──────── Supplied data ────────

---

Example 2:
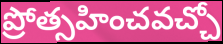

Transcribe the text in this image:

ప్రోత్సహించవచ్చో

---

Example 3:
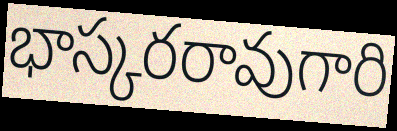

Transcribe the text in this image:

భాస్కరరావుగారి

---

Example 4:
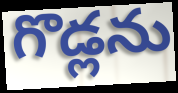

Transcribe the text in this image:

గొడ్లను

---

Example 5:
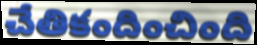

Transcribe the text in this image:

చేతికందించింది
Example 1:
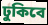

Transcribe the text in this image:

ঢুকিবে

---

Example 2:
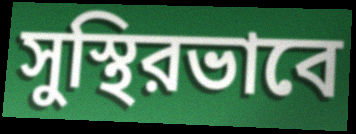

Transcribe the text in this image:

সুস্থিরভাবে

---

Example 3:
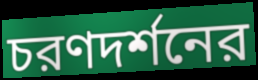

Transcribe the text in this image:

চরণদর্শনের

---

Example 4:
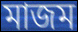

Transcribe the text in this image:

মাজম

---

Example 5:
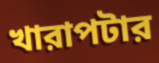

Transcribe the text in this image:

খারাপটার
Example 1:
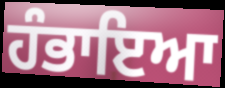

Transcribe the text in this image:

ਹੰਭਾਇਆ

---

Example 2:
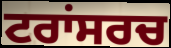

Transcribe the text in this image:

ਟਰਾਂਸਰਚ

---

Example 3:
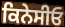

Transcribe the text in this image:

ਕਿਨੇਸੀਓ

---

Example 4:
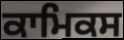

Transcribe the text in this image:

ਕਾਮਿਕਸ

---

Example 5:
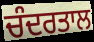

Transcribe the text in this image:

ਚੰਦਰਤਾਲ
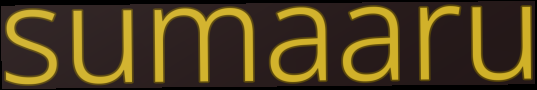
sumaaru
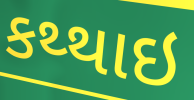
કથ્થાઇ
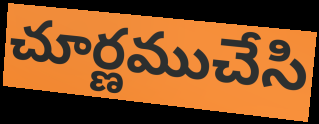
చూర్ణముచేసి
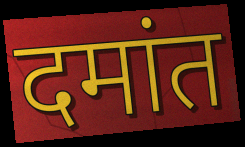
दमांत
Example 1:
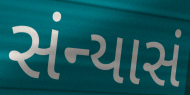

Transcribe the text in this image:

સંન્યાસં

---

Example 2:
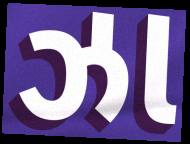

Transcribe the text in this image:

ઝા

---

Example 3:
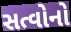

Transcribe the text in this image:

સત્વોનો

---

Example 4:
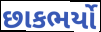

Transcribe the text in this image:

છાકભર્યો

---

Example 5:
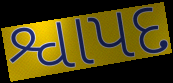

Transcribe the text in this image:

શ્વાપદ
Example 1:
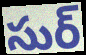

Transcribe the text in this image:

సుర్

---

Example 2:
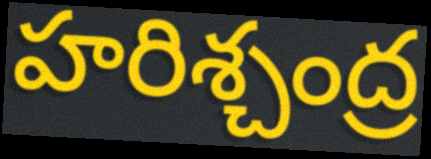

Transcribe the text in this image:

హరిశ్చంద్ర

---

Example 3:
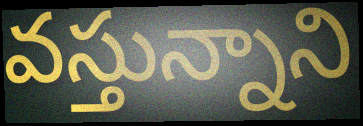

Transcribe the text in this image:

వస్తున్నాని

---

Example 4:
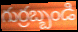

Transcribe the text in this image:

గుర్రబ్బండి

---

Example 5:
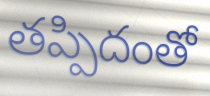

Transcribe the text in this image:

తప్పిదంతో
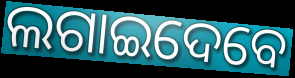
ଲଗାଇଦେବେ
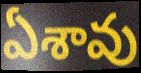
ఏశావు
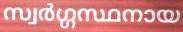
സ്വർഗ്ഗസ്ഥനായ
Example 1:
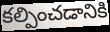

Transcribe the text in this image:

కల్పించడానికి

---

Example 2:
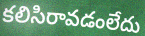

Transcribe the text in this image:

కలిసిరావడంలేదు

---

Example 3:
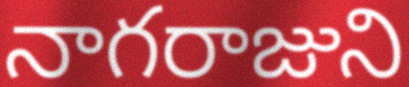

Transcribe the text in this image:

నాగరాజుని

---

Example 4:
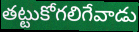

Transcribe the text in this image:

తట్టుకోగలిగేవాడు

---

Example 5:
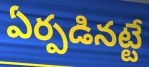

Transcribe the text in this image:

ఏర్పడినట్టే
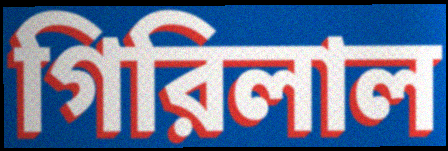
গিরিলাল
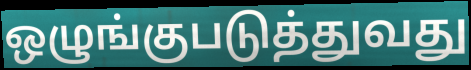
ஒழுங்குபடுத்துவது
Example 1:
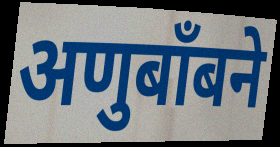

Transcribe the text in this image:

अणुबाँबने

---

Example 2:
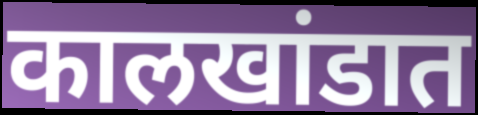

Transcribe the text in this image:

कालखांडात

────────

### [Assigned task]
For your answer, write out the data exactly and drop every picture.

### [Task output]
---

Example 2:

Transcribe the text in this image:

ప్రోత్సహించవచ్చో

---

Example 3:

Transcribe the text in this image:

భాస్కరరావుగారి

---

Example 4:

Transcribe the text in this image:

గొడ్లను

---

Example 5:

Transcribe the text in this image:

చేతికందించింది
Example 1:

Transcribe the text in this image:

ঢুকিবে

---

Example 2:

Transcribe the text in this image:

সুস্থিরভাবে

---

Example 3:

Transcribe the text in this image:

চরণদর্শনের

---

Example 4:

Transcribe the text in this image:

মাজম

---

Example 5:

Transcribe the text in this image:

খারাপটার
Example 1:

Transcribe the text in this image:

ਹੰਭਾਇਆ

---

Example 2:

Transcribe the text in this image:

ਟਰਾਂਸਰਚ

---

Example 3:

Transcribe the text in this image:

ਕਿਨੇਸੀਓ

---

Example 4:

Transcribe the text in this image:

ਕਾਮਿਕਸ

---

Example 5:

Transcribe the text in this image:

ਚੰਦਰਤਾਲ
sumaaru
કથ્થાઇ
చూర్ణముచేసి
दमांत
Example 1:

Transcribe the text in this image:

સંન્યાસં

---

Example 2:

Transcribe the text in this image:

ઝા

---

Example 3:

Transcribe the text in this image:

સત્વોનો

---

Example 4:

Transcribe the text in this image:

છાકભર્યો

---

Example 5:

Transcribe the text in this image:

શ્વાપદ
Example 1:

Transcribe the text in this image:

సుర్

---

Example 2:

Transcribe the text in this image:

హరిశ్చంద్ర

---

Example 3:

Transcribe the text in this image:

వస్తున్నాని

---

Example 4:

Transcribe the text in this image:

గుర్రబ్బండి

---

Example 5:

Transcribe the text in this image:

తప్పిదంతో
ଲଗାଇଦେବେ
ఏశావు
സ്വർഗ്ഗസ്ഥനായ
Example 1:

Transcribe the text in this image:

కల్పించడానికి

---

Example 2:

Transcribe the text in this image:

కలిసిరావడంలేదు

---

Example 3:

Transcribe the text in this image:

నాగరాజుని

---

Example 4:

Transcribe the text in this image:

తట్టుకోగలిగేవాడు

---

Example 5:

Transcribe the text in this image:

ఏర్పడినట్టే
গিরিলাল
ஒழுங்குபடுத்துவது
Example 1:

Transcribe the text in this image:

अणुबाँबने

---

Example 2:

Transcribe the text in this image:

कालखांडात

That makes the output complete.